If you’re considering buying property – either as a holiday home or a permanent residence – have you got as far as considering preparations for the winter in Turkey?
It’s likely that those who dream of a place in the sun imagine their new life during the summer. It’s natural to associate a fresh start with long days on sandy beaches or by the pool, perhaps with a cold drink within easy reach.
Of course, all those things can be part of your new reality. So can a healthy Mediterranean diet, a slower pace of life and a lower cost of living.
But, just like anywhere else in the world, Turkey has more than just one season. Right now, as summer enters its final few weeks, those who are staying on will begin to make their preparations for winter.
If you’re a regular visitor already or perhaps if you arrived on Turkey’s Aegean or Mediterranean coastline earlier this year, you’ll have enjoyed little rain since June and temperatures since have hovered around the mid to high 30s.
However, it’s all a little different in December and now is a good time to buy the wood you may need for heating.
More modern homes may have underfloor or central heating of course – but not all. That may mean buying a couple of tonnes of firewood for the soba – and September is a good time to tick the box as it’ll still be dry and in plentiful supply.
Later in the year, stocks held in reserve by suppliers won’t necessarily be under cover so may be damp and harder to get going. Also, as demand increases, stocks are depleted and prices can rise.
Facebook forums are a good source of information if you’re on the hunt for recommendations for suppliers. Be sure to check who does what though. Some will simply deliver, leaving you to stack piles of logs on your own, which is a skill in itself. Others will do it for you – and not necessarily at additional cost.
There are different schools of thought over what to do with the pool over the winter months. Away from the coast where temperatures tend to be a little higher, some will avoid the risks of freezing by either partially or completely draining the water. Others, concerned out leaving tiles and grouting exposed to the elements, prefer to keep the water in, reducing treatment but nonetheless adopting a winter maintenance regime.
Whichever you decide, it might be best to consider the options around this time of year and to acquire the necessary kit in advance. That may even include installing devices to allow inadvertently trapped wildlife to escape.
We tend to think of air-conditioning as a summer thing but, when homes are not always fitted with central heating, convector units can be a big part of staying warm.
With the fiercest summer months now over and with winter yet to bite, September is a good time to have your air conditioning serviced in time for the months of peak demand.

- _Given instruction_
Please carry on the article about getting ready for winter in Turkey, picking up after its final sentence.

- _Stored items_
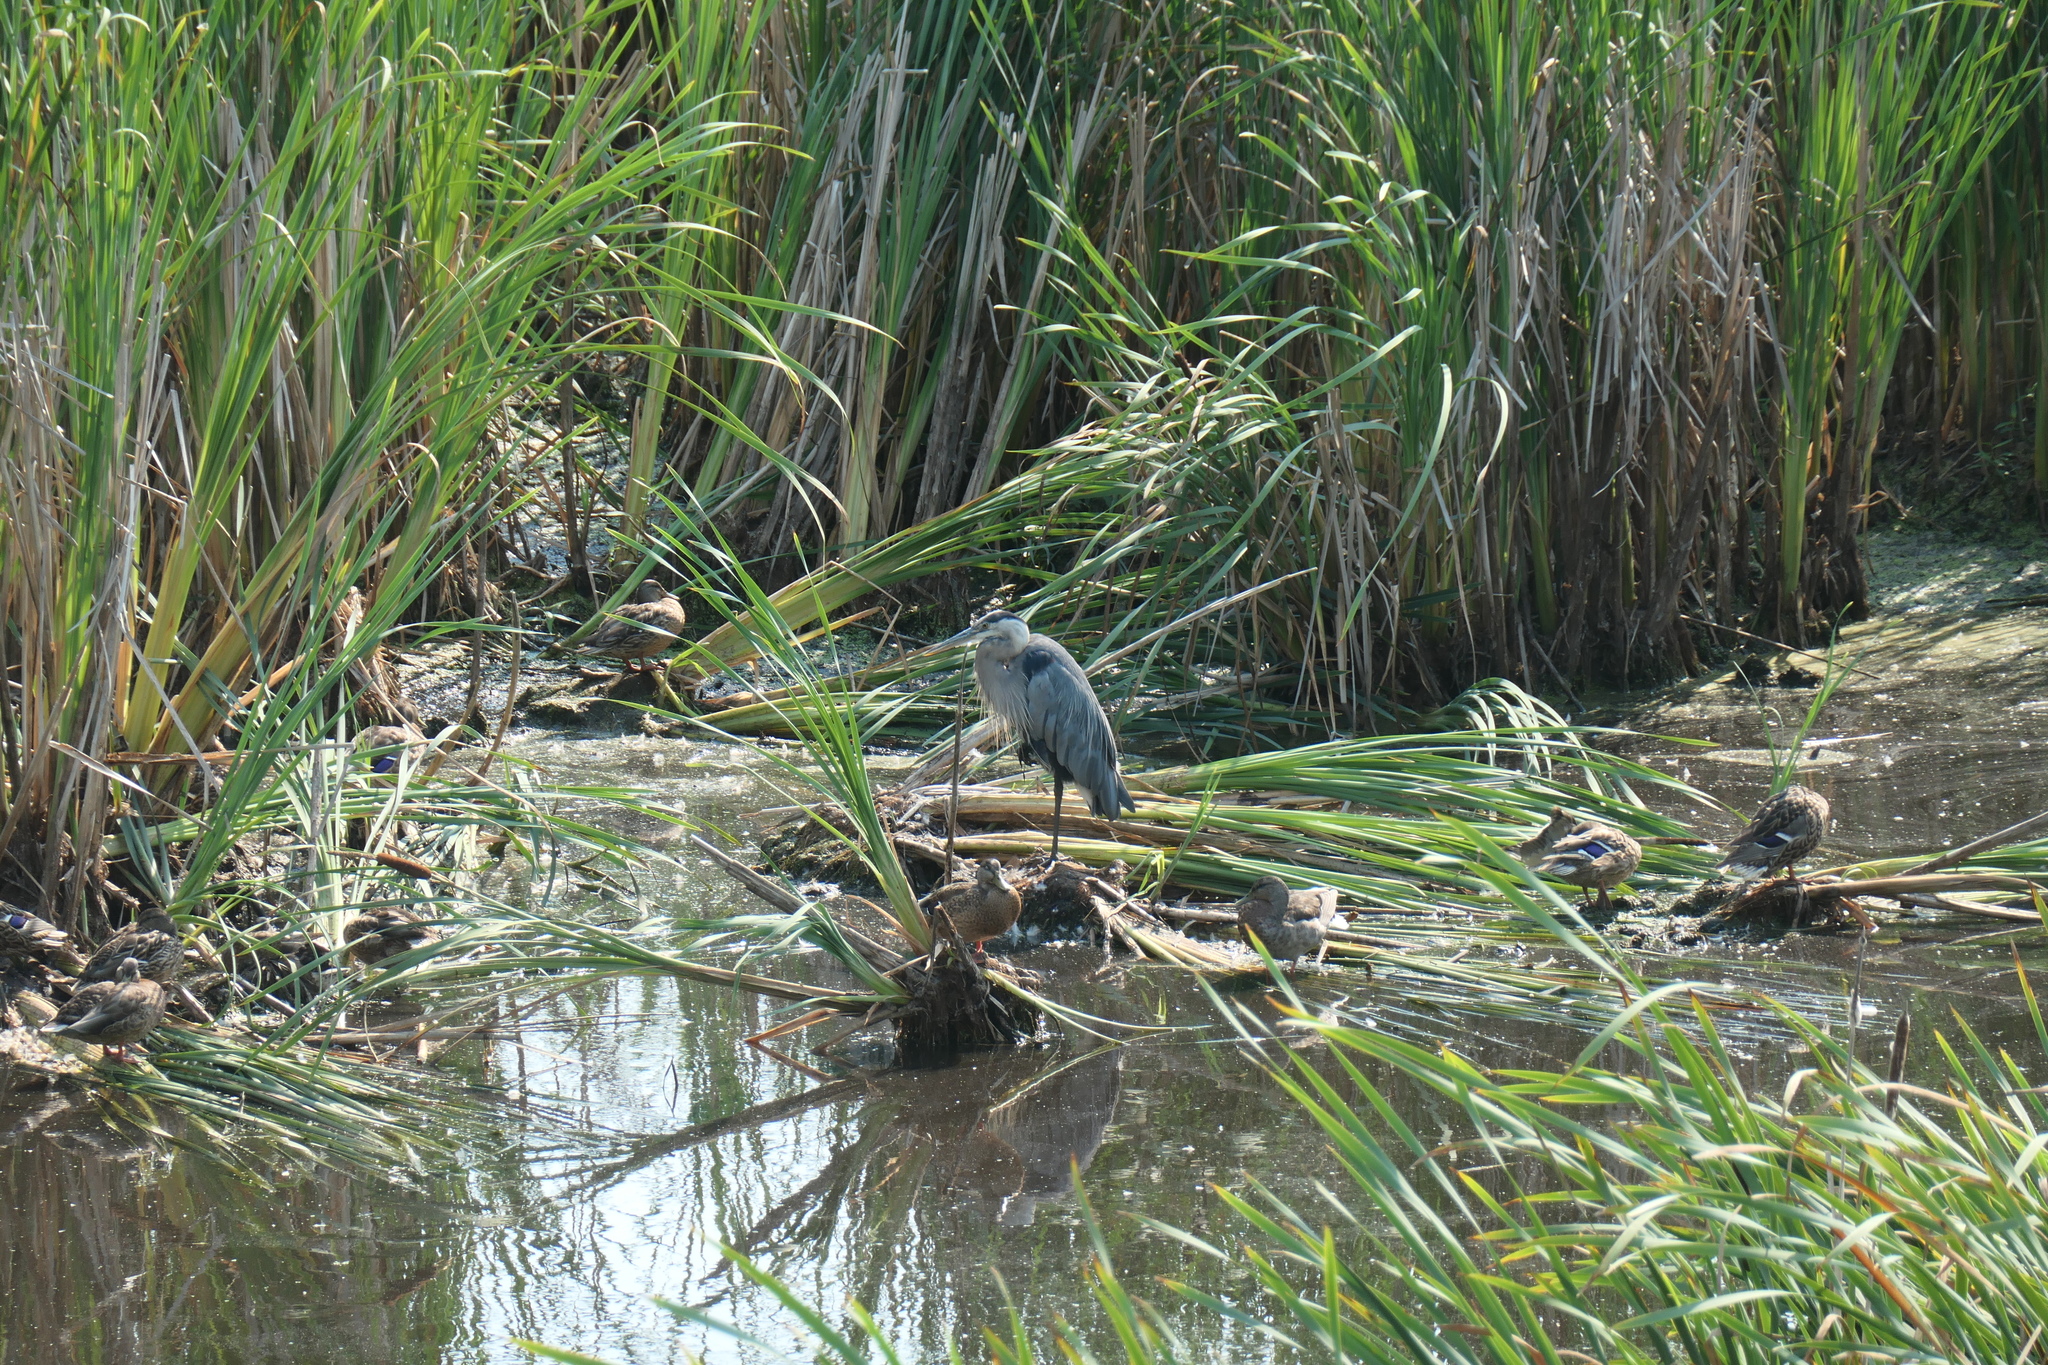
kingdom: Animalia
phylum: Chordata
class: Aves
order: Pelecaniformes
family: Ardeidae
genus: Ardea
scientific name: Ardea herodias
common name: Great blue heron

- _Response_
It’s a good idea to switch the controls from “cool” to “heat” and to run them for a few minutes to see if your units still respond appropriately. The air filters in many units can also be easily accessed and cleaned without the need to call in a specialist technician.
However, if you want to be confident of avoiding days – or even weeks – without a primary source of warmth in winter, a service is probably a cheap and relatively inexpensive option to consider.
Similarly, being without hot water in winter can be equally problematic and, as most homes in Turkey include solar panels for heating their tanks, regular maintenance is important.
If possible, if you’re preparing for winter in Turkey, it’s not a bad idea to check for leaks as the summer comes to an end. But, as a minimum, we’d recommend topping up the anti-freeze to keep the panels working through the colder weeks of December and January.
Again, it’s not a difficult job for those used to home maintenance but, if the roof is difficult or risky to reach or if you’re not confident about quantities or antifreeze ratios, calling in an expert is not going to break the bank.
Again, you can usually find reliable tradesmen via the Facebook forums or personal recommendations. Prices may vary, but peace of mind as winter approaches is generally worth the investment.
What to do
Finally, something which takes a little getting used to in areas reliant on tourism is that many of the businesses are based on The Season. They may be open just about every day from April through to October but then close for the winter.
Handy small-scale convenience stores, bars and restaurants in particular are prone to winter closures – but not necessarily the same ones every year. It seems to be reliant on how the summer has gone.
As a result, it’s not a bad idea to ask your favourites around this time of year if they have made any decisions. They won’t mind; an inquiry implies an interest which may help them make up their minds on way or another. It can also help with your own plans, particularly if your home isn’t in an area blessed with plenty of choice.
How can we help?
If you would like more information on buying property in Turkey please drop us a line of give us a call. We can also help with the administration and logistics or relocation.
Alternatively, feel free to browse our blog for previous posts you may find useful. If you’d like to check out our full portfolio, you can find details of properties currently on our books right here. You can also keep up to date with our Facebook page here.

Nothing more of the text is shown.